Task item =
Render all the text lines from the records below as a Markdown table with a "Row" column for the row number and a "Line" column for the line, skipping blank lines. Leave the pictures out of your answer.

------------

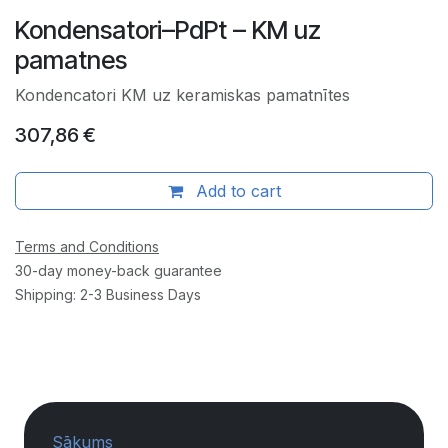
Kondensatori–PdPt – KM uz
pamatnes
Kondencatori KM uz keramiskas pamatnītes
307,86
€
Add to cart
Terms and Conditions
30-day money-back guarantee
Shipping: 2-3 Business Days
Sākums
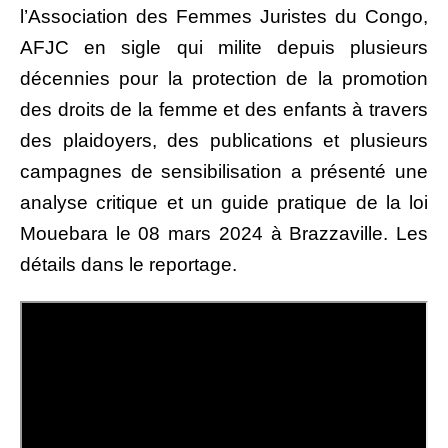
l’Association des Femmes Juristes du Congo,
AFJC en sigle qui milite depuis plusieurs
décennies pour la protection de la promotion
des droits de la femme et des enfants à travers
des plaidoyers, des publications et plusieurs
campagnes de sensibilisation a présenté une
analyse critique et un guide pratique de la loi
Mouebara le 08 mars 2024 à Brazzaville. Les
détails dans le reportage.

------------

The answer =
| Row | Line |
|---|---|
| 1 | Kondensatori–PdPt – KM uz |
| 2 | pamatnes |
| 3 | Kondencatori KM uz keramiskas pamatnītes |
| 4 | 307,86 |
| 5 | € |
| 6 | Add to cart |
| 7 | Terms and Conditions |
| 8 | 30-day money-back guarantee |
| 9 | Shipping: 2-3 Business Days |
| 10 | Sākums |
| 11 | l’Association des Femmes Juristes du Congo, |
| 12 | AFJC en sigle qui milite depuis plusieurs |
| 13 | décennies pour la protection de la promotion |
| 14 | des droits de la femme et des enfants à travers |
| 15 | des plaidoyers, des publications et plusieurs |
| 16 | campagnes de sensibilisation a présenté une |
| 17 | analyse critique et un guide pratique de la loi |
| 18 | Mouebara le 08 mars 2024 à Brazzaville. Les |
| 19 | détails dans le reportage. |